Cisco has released its giant Annual Security Report, giving a wide ranging look at the state of the security industry, the threats it is trying to fight, and how firms protect themselves.
The "Threat Intelligence" section of the extensive document has industry collaboration as a key theme running throughout it, with the industry having to come together to fight major threats from around the world. It cites working together with Level 3 to tackle the "unique threat" of SSHPsychos DDoS network as an example of this.
Here are some other key trends:
1. AnglerEK is not going away
The Angler exploit kit still remains "one of the largest and most effective exploit kits on the market", the report found.
It says that with an average ransom of $300, one campaign in which 147 redirection servers each targeted 90,000 a day, could bring in a gross yearly income of $34m. It says 9515 users are paying ransoms a month.
It says that Angler has been linked to a variety of high profile malvertising attacks, whereby malicious code is delivered through seemingly legitimate adverts on a website, as well as ransomware campaigns in which a victim’s data is locked up.
Cisco credits Angler with being a "major factor in the overall explosion of ransomware activity" that is has documented in recent years.
2. Mixing legitimate and malicious resources
Linked to the continuing presence of Angler is another trend that Cisco found – that cyber criminals are making use of legitimate resources alongside more malicious ones to carry out their campaigns.
They noted that "some operators of the exploit kit were using an inordinate amount of worldwide proxy servers for Angler that were servers operated by Limestone Networks."
Elsewhere in the report, Cisco notes increased use of WordPress servers as "relay agents" in ransomware attacks as "communications that relay encryption keys through compromised WordPress servers may appear normal, thus increasing the chances that file encryption will be completed."

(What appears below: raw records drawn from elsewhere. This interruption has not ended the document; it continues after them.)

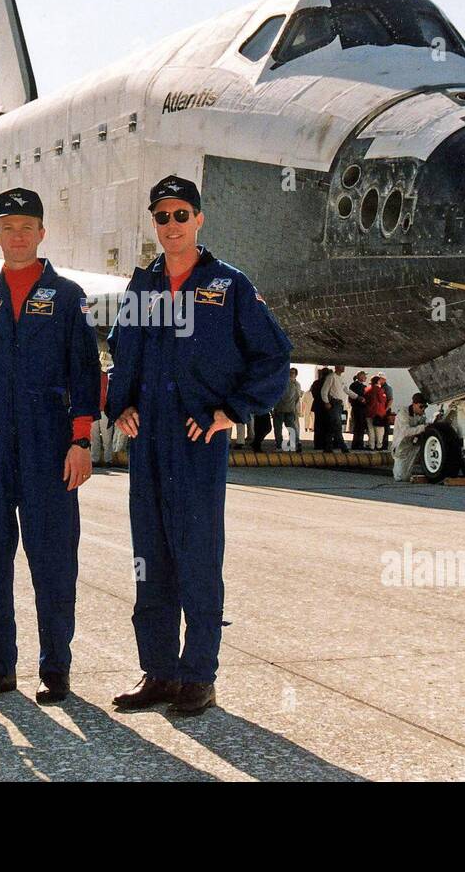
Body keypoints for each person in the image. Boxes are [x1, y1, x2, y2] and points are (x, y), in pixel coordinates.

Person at [108, 175, 291, 716]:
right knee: (151, 559)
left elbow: (273, 356)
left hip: (195, 443)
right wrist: (121, 406)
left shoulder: (228, 286)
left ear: (199, 219)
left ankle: (199, 676)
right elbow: (124, 351)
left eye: (180, 215)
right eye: (161, 216)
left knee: (196, 559)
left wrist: (230, 411)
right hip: (148, 444)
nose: (171, 226)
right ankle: (159, 672)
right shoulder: (142, 287)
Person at [0, 187, 101, 705]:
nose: (17, 236)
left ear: (42, 233)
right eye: (7, 227)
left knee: (53, 563)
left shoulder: (68, 296)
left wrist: (81, 440)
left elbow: (84, 371)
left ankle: (56, 671)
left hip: (50, 448)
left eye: (27, 227)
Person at [391, 392, 430, 481]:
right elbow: (406, 431)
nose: (423, 409)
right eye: (421, 407)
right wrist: (423, 428)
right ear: (414, 404)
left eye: (425, 407)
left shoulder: (421, 415)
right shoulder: (403, 414)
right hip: (401, 447)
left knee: (406, 476)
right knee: (399, 477)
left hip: (413, 446)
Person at [321, 364, 351, 453]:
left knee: (332, 426)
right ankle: (343, 447)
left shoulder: (341, 378)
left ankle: (328, 447)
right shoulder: (331, 377)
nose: (344, 367)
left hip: (339, 404)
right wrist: (326, 401)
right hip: (334, 403)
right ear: (337, 367)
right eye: (342, 366)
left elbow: (346, 390)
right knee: (337, 425)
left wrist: (357, 396)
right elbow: (324, 390)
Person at [272, 367, 302, 452]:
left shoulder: (280, 383)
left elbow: (276, 396)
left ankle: (279, 446)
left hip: (280, 409)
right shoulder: (296, 385)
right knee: (291, 428)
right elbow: (297, 398)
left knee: (278, 428)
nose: (291, 374)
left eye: (292, 372)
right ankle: (294, 445)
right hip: (290, 410)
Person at [365, 374, 389, 450]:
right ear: (378, 381)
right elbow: (383, 400)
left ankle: (371, 445)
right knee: (379, 430)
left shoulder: (367, 389)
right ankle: (379, 446)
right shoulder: (380, 390)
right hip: (379, 413)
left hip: (369, 412)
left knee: (370, 430)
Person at [310, 368, 331, 450]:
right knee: (326, 426)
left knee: (318, 425)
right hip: (326, 406)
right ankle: (325, 444)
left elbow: (313, 393)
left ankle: (317, 444)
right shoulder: (328, 383)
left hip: (317, 406)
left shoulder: (316, 383)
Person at [347, 370, 369, 449]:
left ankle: (357, 444)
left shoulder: (354, 385)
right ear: (360, 376)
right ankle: (358, 444)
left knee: (359, 426)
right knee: (359, 426)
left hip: (358, 408)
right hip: (359, 408)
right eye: (364, 376)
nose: (365, 377)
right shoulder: (357, 385)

3. Browser infections not given high enough priority
Cisco says that security teams should make monitoring browser add-ons a higher threat. The firms says that the general pattern of decline could be deceptive due to encryption.
The firm says that "malicious browser extensions can steal information, and they can be a major source of data leakage."

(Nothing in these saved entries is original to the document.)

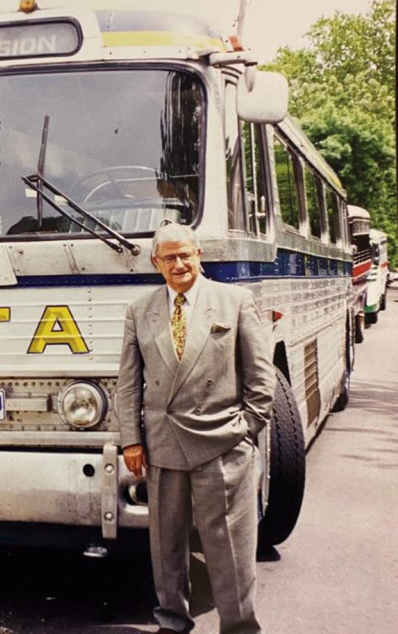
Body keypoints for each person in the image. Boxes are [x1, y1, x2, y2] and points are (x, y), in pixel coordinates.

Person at [116, 222, 275, 634]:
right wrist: (132, 439)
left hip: (222, 443)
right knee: (165, 545)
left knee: (230, 547)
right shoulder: (140, 310)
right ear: (156, 263)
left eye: (185, 254)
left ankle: (239, 626)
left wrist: (245, 429)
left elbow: (261, 378)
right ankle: (172, 621)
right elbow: (128, 382)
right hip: (163, 445)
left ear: (199, 255)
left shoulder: (234, 301)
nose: (179, 263)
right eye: (169, 257)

Of the 45 firms that Cisco looked at, 85% were affected by malicious browser extensions in every month that the firm was observing. These issues could go unresolved for days, allowing greater opportunities for the firms to be attacked.

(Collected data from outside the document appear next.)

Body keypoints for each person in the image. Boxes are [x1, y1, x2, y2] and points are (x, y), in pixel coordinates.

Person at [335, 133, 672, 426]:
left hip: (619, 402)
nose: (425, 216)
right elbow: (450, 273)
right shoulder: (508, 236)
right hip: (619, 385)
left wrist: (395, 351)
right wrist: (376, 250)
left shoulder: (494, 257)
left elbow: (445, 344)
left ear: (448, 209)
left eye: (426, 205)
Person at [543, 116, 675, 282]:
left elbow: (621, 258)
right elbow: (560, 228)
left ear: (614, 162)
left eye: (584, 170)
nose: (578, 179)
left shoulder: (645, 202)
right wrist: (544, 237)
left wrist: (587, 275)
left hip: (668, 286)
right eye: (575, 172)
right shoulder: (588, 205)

4. Gamure threat remains and Cryptowall spikes
Gamure is a well known botnet, a "modular multipurpose information stealer" as the report describes it. Cisco found that it was the most common command and control threat that it monitored.
There was a "significant spike" in attacks using the Cryptowall 3.0 ransomware in July 2015 too, and Cisco attributes this to issues covered elsewhere – the Angler Exploit kit and patching gaps with Adobe Flash.
5. DNS is a security blind spot
Cisco found that 91.3% of "known bad" malware used DNS to gain command and control, to exfiltrate data, or to redirect traffic, but that this has not been matched by monitoring by firms. The report says that 68% of organisations do not monitor recursive DNS.
Cisco says that a lot the reason this is a security "blind spot" is because "security teams and DNS experts typically work in different groups within in a company and don’t interact frequently." This is not the only problem though. Cisco says both the right expertise and the right technology must be combined for correlation analysis to better monitor DNS.
…But Adobe Flash is finally on its way out as attack vector
Adobe Flash has long been a thorn in the side of security professionals, and remains a regular presence on the list of high urgency alerts. However, Cisco believes that the threat is being recognised by vendors whose products have been exploited via these weaknesses, for example web browsers.
"Cisco researchers believe that the protections now built into some commonly used web browsers and operating systems will lessen criminals’ reliance on Flash," the report says. Like legitimate organisations hackers focus on getting the best results and making the most money, and so will not invest in attacks they may not get a good return on.
Ironically, Cisco actually had more CVEs, a number to identify vulnerabilities, than the makers of Flash, Adobe. Apple had the most, followed by Oracle, and Microsoft. However, Adobe did have the highest number of public exploits available of any vendor.